Comparative study of growth responses, photosynthetic pigment content, and gene expression pattern in tobacco plants treated with ZnO nano and ZnO bulk particles

The production and use of nanoparticles (NPs) have increased dramatically in recent decades, releasing them into the environment. Pollution of soil, water, and air with these substances affects growth and development of all types of living organisms specially the plants because they are immobile and cannot move away from environmental stresses. Among the most commonly used NPs with a great ecological impact are ZnO NPs. In the present work, we studied the effects of different concentrations of ZnO NPs (0, 25, 50, 100, and 200 mg/L) on an important crop plant, Nicotiana tabacum L., which is also a commonly used model organism in the research of abiotic stress, using biochemical, physiological, and molecular approaches and compared them with the effects of bulk ZnO particles. According to the results, the form of particles and their concentration play an important role in response of plants to the treatment conditions. In fact, ZnO NPs had relatively more pronounced impacts than bulk particles on most plant features, and this was dose dependently. It was observed that ZnO NPs in lower concentration (25 mg/L) provoked the plant growth more than bulk particles which was in accordance with higher photosynthetic pigments content observed in this concentration.
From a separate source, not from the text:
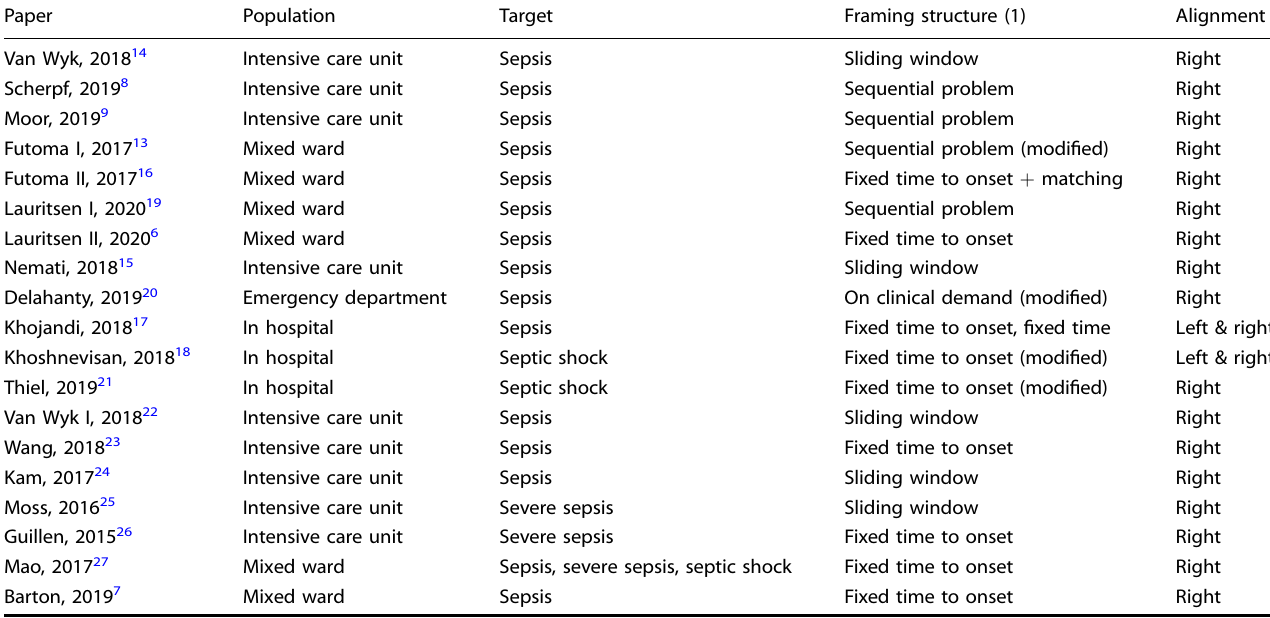
Table 1. Framing structures in related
Furthermore, the expression of photosynthesis-related genes, i.e., CHLΙ , LHCa/b , and RSSU , as well as the amount of IAA and GA phytohormones, was the highest at 25 mg/L NPs. Further studies are required to better understand the exact mechanism of action of these particles including their entrance mode in to the plant cell and cellular localization, their transportation within the whole plant, and the molecular pathways affected by these particles.